Last offseason the Padres turned Yonder Alonso and Marc Rzepczynski into Drew Pomeranz. Then they turned Pomeranz into a healthy and effective pitcher for three and a half months. Then, earlier today, they turned that healthy and effective pitcher into Anderson Espinoza, a consensus top 25 prospect in all of baseball.
My opinion on A.J. Preller’s body of work seemingly changes weekly (as it should, I suppose), but right now it’s hard to argue that he’s not moving this franchise in the right direction. Give him—and his staff, obviously—credit for realizing that Alonso wasn’t the guy and that Pomeranz was both a good buy-low option and a potential breakout candidate. Give them further credit for actually helping Pomeranz reach that level and then, finally, for realizing that this season is lost and that Pomeranz is probably more useful as a trade chip in a thin market than as an ace on a fourth or fifth place team—especially when Dave Dombrowski has a team in the playoff hunt.
Espinoza is just 6-feet tall and 18 years old, but he’s already thrown 79 and 1/3 innings at Red Sox Single-A affiliate Greenville, posting a 4.54 ERA but a much more impressive 2.62 strikeout-to-walk ratio and 0.2 HR/9. Remember, he’s 18, nearly four years younger than the average South Atlantic League player. A few weeks back we noted that recent Padres pickup Chris Paddack was super young for the South Atlantic League . . . well, Espinoza’s a full two years younger than him. In fact, Espinoza entered the season as the youngest player in the entire South Atlantic League. There’s a decent change he’s never faced anyone younger than himself.

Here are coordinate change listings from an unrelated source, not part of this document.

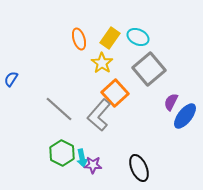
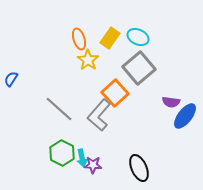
yellow star: moved 14 px left, 3 px up
gray square: moved 10 px left, 1 px up
purple semicircle: rotated 108 degrees counterclockwise
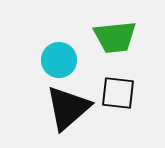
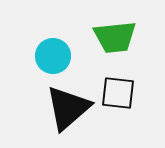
cyan circle: moved 6 px left, 4 px up
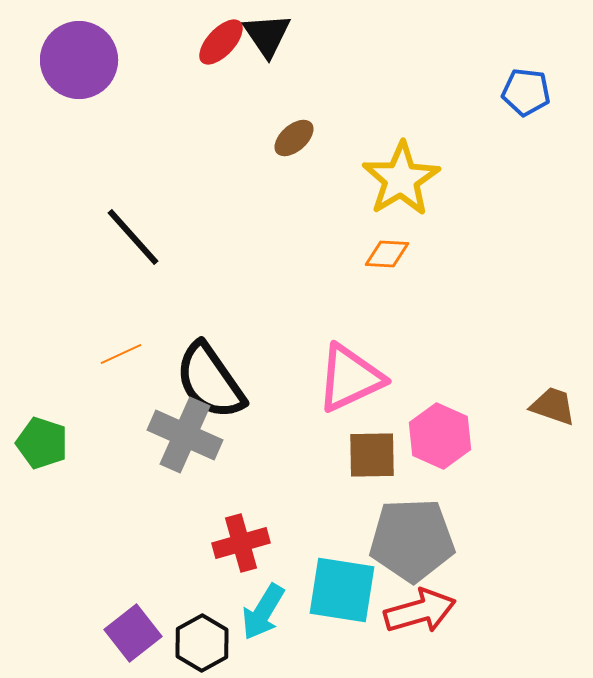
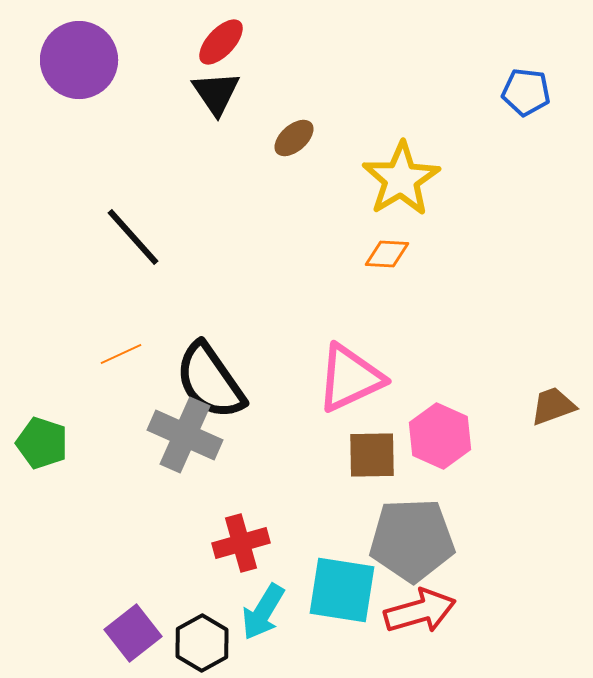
black triangle: moved 51 px left, 58 px down
brown trapezoid: rotated 39 degrees counterclockwise
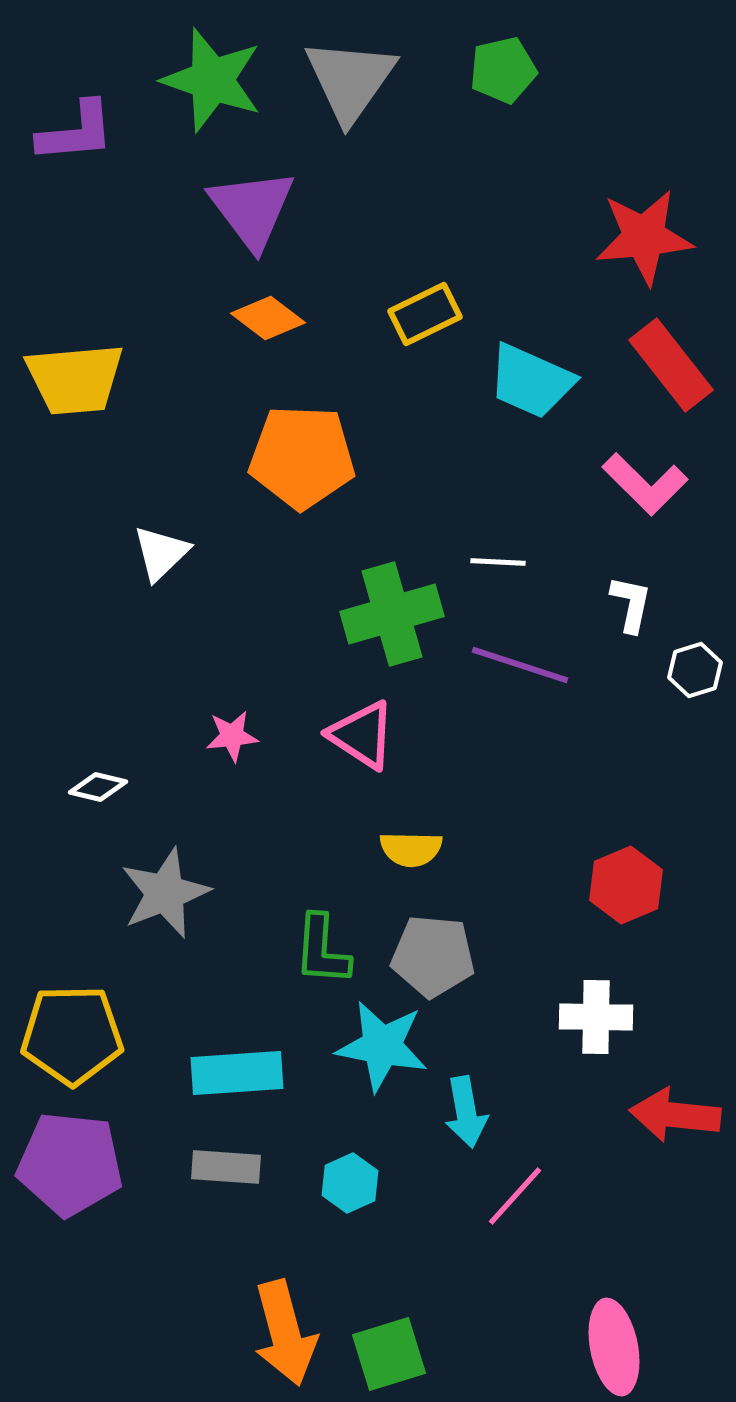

Not surprisingly, those who follow prospects closely are intrigued. Baseball America (15), Baseball Prospectus (24), and Keith Law (14) all ranked Espinoza inside the top 25 on recently released midseason top prospect lists. The repertoire consists of a plus fastball that sits in the mid-90s (and occasionally reaches triple digits) and two developing secondary pitches in the curve and change, all with sound mechanics and a repeatable delivery. It looks something like this.
Of course, all the usual concerns are present. He’s still really young and a long way from the majors, and at this point, a lot more can go wrong than right, including injuries and ineffectiveness. Espinoza still has to prove, at higher levels, both that he can get guys out and that he can handle the rigors of a larger workload. The Padres still have to develop him into a successful big-league pitcher.
But there are reasons why he’s ranked so highly. He’s not “can’t-miss”—nobody is, really, particularly not an 18-year-old pitcher—but scouts and prospect hounds alike obviously feel like there might be something special here. Now the fun part begins. Where do the Padres send Espinoza, and for how long? How will they manage his workload? Will they be aggressive with him or pump the brakes?
The Padres lost something here in Pomeranz, and that shouldn’t be overlooked. Although this level of performance is almost certainly unsustainable, Pomeranz might be a new guy, and he’s under control through 2018. Still, there’s rarely a better time to trade a once injury-riddled pitcher than at the absolute height of his value, and that’s what the Padres have done. They ultimately turned Yonder Alonso, a no-pop first baseman with little upside who served as a constant reminder of what could have been (Anthony Rizzo), into one of the game’s most exciting young pitching prospects.
There are still some bad decisions in the rearview mirror, but it looks like Preller’s getting the hang of this thing.